Navigating the Browser Wars: Freedom FROM Choice
At Lunascape, we’ve been excited about building a fast, flexible, easy-to-use browser since we started coding in 2001 (founded company in 2004). 10 million downloads later and we still feel like we’re learning new things every day. But browsers have become, more than ever, the center of many users’ computing life, and we’re excited to be part of this part of the software industry.
Have you noticed? If your browser disappeared, or somehow wasn’t functioning, how much work could you get done? Some? None? It has become a core technology in your life, along the lines of a telephone. Don’t believe me? Try setting up your next business trip to Tokyo without using a browser.
Such a core function should not be co-opted by one company. Browsers must not become like the balkanized cell phone industry in the US, focusing on company territory, neglecting innovation, and innovative technologies. Browsers should be judged on the best code, the fastest test scores, the most interesting use of Internet technologies.
Let’s talk about the technology in a browser for a minute. At the core, there is a rendering engine for the browser. The rendering engine is software that takes marked up content such as HTML, XML, image files, and formatting information such as CSS and XSL and displays the content on the screen. It renders all the various parts of a web page properly, in other words. Doing that quickly and efficiently is important.
There are three main rendering engines. Trident, the rendering engine from Internet Explorer, is used by many applications on the Microsoft Windows platform to render HTML, including the mini-browsers in Winamp and RealPlayer. Gecko, the Mozilla project’s open source rendering engine, is used by a variety of products derived from the Mozilla code base, including the Firefox web browser. Same goes for WebKit, originally from Konquerer, and currently best known as powering Apple’s Safari and Google’s Chrome web browsers.
Which is best? Good question. We’re not here to try to convince you to use one technology over the other. You should have the freedom to decide.
The problem is, people are already tending to argue which is best based on the company that’s producing them, not the technology that’s in them. We’re fans of Windows, though many people use IE because it comes installed on Windows. We’re fans of open source, too, but that shouldn’t be the only qualification for deciding whether you use a browser or not. Is that a good way to choose your most important piece of software?

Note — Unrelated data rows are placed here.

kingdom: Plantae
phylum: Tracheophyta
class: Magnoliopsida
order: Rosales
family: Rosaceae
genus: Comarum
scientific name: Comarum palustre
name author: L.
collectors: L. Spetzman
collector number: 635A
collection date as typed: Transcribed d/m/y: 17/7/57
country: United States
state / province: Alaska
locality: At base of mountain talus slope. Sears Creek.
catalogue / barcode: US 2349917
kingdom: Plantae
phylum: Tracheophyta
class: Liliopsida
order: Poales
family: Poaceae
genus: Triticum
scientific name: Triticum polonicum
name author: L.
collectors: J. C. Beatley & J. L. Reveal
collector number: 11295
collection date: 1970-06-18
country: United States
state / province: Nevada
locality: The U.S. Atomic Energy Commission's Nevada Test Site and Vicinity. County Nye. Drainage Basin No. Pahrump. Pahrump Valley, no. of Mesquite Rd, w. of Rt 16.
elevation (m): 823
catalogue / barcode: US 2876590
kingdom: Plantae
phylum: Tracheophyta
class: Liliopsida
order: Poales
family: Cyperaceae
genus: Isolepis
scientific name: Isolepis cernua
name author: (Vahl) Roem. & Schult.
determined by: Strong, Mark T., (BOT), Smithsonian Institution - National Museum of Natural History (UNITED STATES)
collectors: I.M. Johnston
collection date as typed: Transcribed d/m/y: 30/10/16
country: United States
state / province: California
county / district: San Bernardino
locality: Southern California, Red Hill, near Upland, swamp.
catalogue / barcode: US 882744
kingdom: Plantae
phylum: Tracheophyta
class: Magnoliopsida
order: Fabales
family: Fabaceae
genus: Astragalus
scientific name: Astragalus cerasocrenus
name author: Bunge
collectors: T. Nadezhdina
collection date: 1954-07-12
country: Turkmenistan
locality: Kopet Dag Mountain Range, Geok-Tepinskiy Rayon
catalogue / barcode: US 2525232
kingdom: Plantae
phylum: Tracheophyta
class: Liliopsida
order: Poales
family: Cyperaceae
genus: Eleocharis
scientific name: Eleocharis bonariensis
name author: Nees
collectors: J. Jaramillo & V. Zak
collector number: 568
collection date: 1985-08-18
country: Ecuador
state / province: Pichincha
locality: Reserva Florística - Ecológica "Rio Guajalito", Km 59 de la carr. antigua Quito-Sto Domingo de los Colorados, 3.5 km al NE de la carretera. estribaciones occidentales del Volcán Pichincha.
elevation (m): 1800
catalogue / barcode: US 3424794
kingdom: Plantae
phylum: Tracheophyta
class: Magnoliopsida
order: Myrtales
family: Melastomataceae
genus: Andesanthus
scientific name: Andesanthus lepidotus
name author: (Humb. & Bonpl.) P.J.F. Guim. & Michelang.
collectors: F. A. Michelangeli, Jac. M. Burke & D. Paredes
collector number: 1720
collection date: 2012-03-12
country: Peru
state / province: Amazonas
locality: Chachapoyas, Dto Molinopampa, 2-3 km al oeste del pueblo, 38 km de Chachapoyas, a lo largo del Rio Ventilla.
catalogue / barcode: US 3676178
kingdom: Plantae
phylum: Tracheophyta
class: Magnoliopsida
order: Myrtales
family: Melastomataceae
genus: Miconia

At Lunascape, we’re not pushing one over the other. The Lunascape browser includes all three. You choose. You always have the freedom to choose (you might even say the freedom from having to choose). No more web sites that don’t work cause you’re using the “wrong” browser. Each of the rendering engines has its good and bad points.
So how are the rendering engines different?
Trident
Trident is the engine of the world’s most popular browser Internet Explorer. Not surprisingly, websites around the world are designed to properly display when viewed in IE. However, a lot of W3C guidelines are ignored, and Trident’s scores in Acid3 tests are extremely low. Another negative, as the most popular browser, IE is often attacked by hackers, so from a security point of view there’s a little bit of worry. On top of that, in comparisons to Gecko and WebKit for handling Javascript, it’s slower, and this is noticeable with web services like Gmail.
Gecko
Extremely fast for handling Javascript. However, for sites designed for Trident, there can be problems with display and there’s the possibility of bugs when entering data into forms. In other words, for a country like Korea that embraces IE, there’s not much room for users of Firefox (Gecko).
WebKit
Very fast, runs Javascript at the same speeds as Gecko. It also was the first engine to get a perfect score with the Acid3 test. And just like Gecko, there can be display problems with sites that are designed for IE. Sometimes there are issues with menus, for example.
There’s a quick summary. Obviously that are many issues on technical, aesthetic, or philosophical grounds. We’d love to hear back from you which you prefer and why.
We’ve heard it said that the next operating system wars will be on browsers. We’ve heard it said that the next platform play is on mobile. Heck, we’ve read that operating systems are irrelevant. All that breathless predicting makes us think that, well, that you can’t predict next what people will predict.
We’re going to focus on building great software. We’ll let someone else do the predicting. We think you should do the choosing.